We are told by Laertius, "That those disciples who were regularly admitted into the school of Epicurus, lived together, not in the manner of the Pythagoreans, who cast their possessions into a common stock; for this, in his opinion, implied mutual distrust rather than friendship; but upon such a footing of friendly attachment, that each individual cheerfully supplied the necessities of his brother."

The habits of the philosopher and his followers were temperate and exceedingly frugal, and formed a strong contrast to the luxurious, although refined, manners of the Athenians. At the entrance of the garden, the visitor of Epicurus found the following inscription:—"The hospitable keeper of this mansion, where you will find pleasure the highest good, will present you with barley cakes and water from the spring. These gardens will not provoke your appetite by artificial dainties, but satisfy it with natural supplies. Will you not, then, be well entertained?" And yet the owner of the garden, over the gate of which these words were placed, has been called "a glutton" and "a stomach worshipper!"

From the age of thirty-six until his decease, he does not seem to have quitted Athens, except temporarily. When Demetrius besieged Athens, the Epicureans were driven into great difficulties for want of food; and it is said that Epicurus and his friends subsisted on a small quantity of beans which he possessed, and which he shared equally with them.
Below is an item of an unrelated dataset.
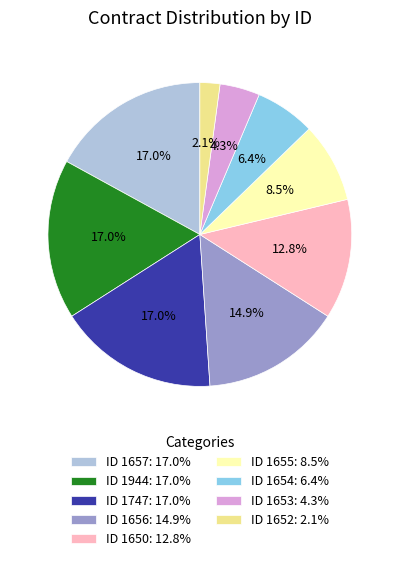

How many segments does this pie chart have?

9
The better to prosecute his studies, Epicurus lived a life of celibacy. Temperate and continent himself, he taught his followers to be so likewise, both by example and precept. He died 273 B. C, in the seventy-third year of his age; and, at that time, his warmest opponents seem to have paid the highest compliments to his personal character; and, on reading his life, and the detailed accounts of his teachings, it seems difficult to imagine what has induced the calumny which has been heaped upon his memory.